O Estado de S. Paulo
O presidente e sua monolítica plateia não permitirão uma campanha eleitoral como historicamente se pratica no Brasil
A pouco mais de um ano das eleições, o
interesse geral começa a aflorar. Despertam, entre outros sentimentos
adormecidos, as correntes antipetistas do eleitorado, já à procura de
alternativas. O aumento da rejeição a Jair Bolsonaro indica que o candidato à
reeleição, nestes 30 meses de governo, mostrou a que veio e o público não
gostou. Diminuiu drasticamente o contingente dos que o consideraram, no
passado, a escolha mais eficiente para derrotar Lula.
O tamanho de Bolsonaro vai se reduzindo à
medida que avança sua peculiar performance. O afastamento do eleitorado é
inversamente proporcional à empáfia que compromete sua imagem.
Não é pouco o que ainda está à disposição
de Bolsonaro, mas é insuficiente para um presidente da República que partiu
para confronto universal. Em declaração espontânea, 22% citaram seu nome na
pesquisa Xp/ipespe divulgada na semana passada. Estimulados, diante de uma
lista, 24% o preferiram. Uma diferença mínima. Em trajetória de candidatos
normais, uma é o dobro da outra.
Prevê-se que, neste ritmo, Bolsonaro chegue às eleições de 2022, que renega, com seu eleitorado convergindo para um índice próximo de 12%. Um grupo cada vez menor e mais fascinado pelo seu temperamento e caráter. A recíproca é verdadeira. Refletem-se, como um espelho.
Nas entrelinhas das intenções de voto está
que, se houver concertação partidária em torno de um só adversário de oposição,
estas forças conseguirão varrer o sentimento golpista que ameaça o País. O que
esvaziaria as expectativas de Bolsonaro.
Mas não basta. Os brasileiros seriam,
novamente, submetidos ao tudo ou nada que levou a maioria a optar, em 2018,
pelo que imaginava ser o tudo e revelou-se exatamente o nada.
O presidente e sua monolítica plateia não
permitirão uma campanha eleitoral como historicamente se pratica no Brasil.
Exercício simples nos remeterá à urgência
de uma solução.
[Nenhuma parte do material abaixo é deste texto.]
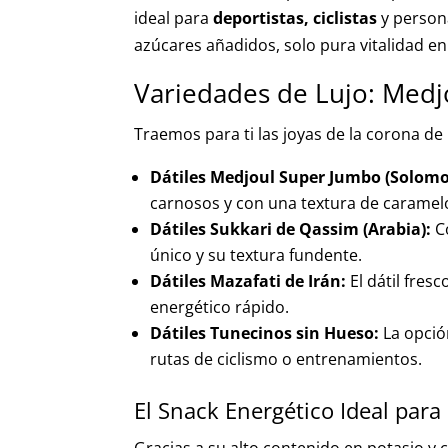
ideal para
deportistas, ciclistas
y persona
azúcares añadidos, solo pura vitalidad e
Variedades de Lujo: Medjo
Traemos para ti las joyas de la corona d
Dátiles Medjoul Super Jumbo (Solomo
carnosos y con una textura de caramelo
Dátiles Sukkari de Qassim (Arabia):
Co
único y su textura fundente.
Dátiles Mazafati de Irán:
El dátil fres
energético rápido.
Dátiles Tunecinos sin Hueso:
La opción
rutas de ciclismo o entrenamientos.
El Snack Energético Ideal para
Não é difícil antever os candidatos a presidente, numa noite
política de setembro do ano que vem, preparando-se para um debate. Estarão
munidos de planos e avaliações críticas dos adversários. Mas exatamente naquela
manhã do futuro, como ocorre rotineiramente nas manhãs do presente, o candidato
à reeleição terá lançado, da plataforma que lhe serve de púlpito, os violentos
torpedos da ocasião.
Tal como hoje, será aplaudido. Tanto pelo
pequeno núcleo avançado à porta do Alvorada como pelos líderes informais do
enraizamento de sua ideologia: cinco ou seis parlamentares, empresários
financiadores, inflamadores profissionais. Repetirão que as eleições não serão
realizadas; se o forem, não serão reconhecidas; e seu ídolo contará com a
cumplicidade suficiente para suprimir os poderes Legislativo e Judiciário.
A campanha presidencial, naquele dia, seria
o debate dos candidatos. O que poderiam discutir diante do que viram e ouviram?
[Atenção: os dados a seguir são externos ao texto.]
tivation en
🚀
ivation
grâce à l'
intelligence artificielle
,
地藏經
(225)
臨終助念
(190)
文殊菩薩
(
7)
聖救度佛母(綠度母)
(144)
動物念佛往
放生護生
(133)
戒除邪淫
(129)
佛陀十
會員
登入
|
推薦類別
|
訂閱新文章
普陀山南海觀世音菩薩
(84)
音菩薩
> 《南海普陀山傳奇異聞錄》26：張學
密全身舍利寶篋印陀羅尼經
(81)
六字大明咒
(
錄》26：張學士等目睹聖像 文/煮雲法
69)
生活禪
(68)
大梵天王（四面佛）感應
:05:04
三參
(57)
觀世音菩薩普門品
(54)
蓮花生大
Não será, com certeza, um plano que resgate a Educação naufragada no abismo
cavado por Abraham Weintraub e Milton Ribeiro. Impossível também falar, para a
Saúde do Brasil pós-pandemia, em metas que removam os escombros deixados por
Pazuello e Queiroga. Menos ainda um programa emergencial de política ambiental
que faça a reinserção do País no mundo civilizado. Ninguém saberá, ainda, como
se pretende restaurar a Cultura, solapada por gestores surgidos das trevas.
Bolsonaro não permitirá que a campanha se
desenvolva. Sem campanha, como saber qual o plano econômico da esquerda? Como os
candidatos da direita tratarão a superação da desigualdade, que se desenha como
o tema dominante? Os brasileiros terão de votar às cegas.
Os dois calendários correm paralelos e desafiam juristas e políticos. Um legal e normal, improvável; outro delirante e absurdo que promete a continuidade do grande espetáculo em cartaz.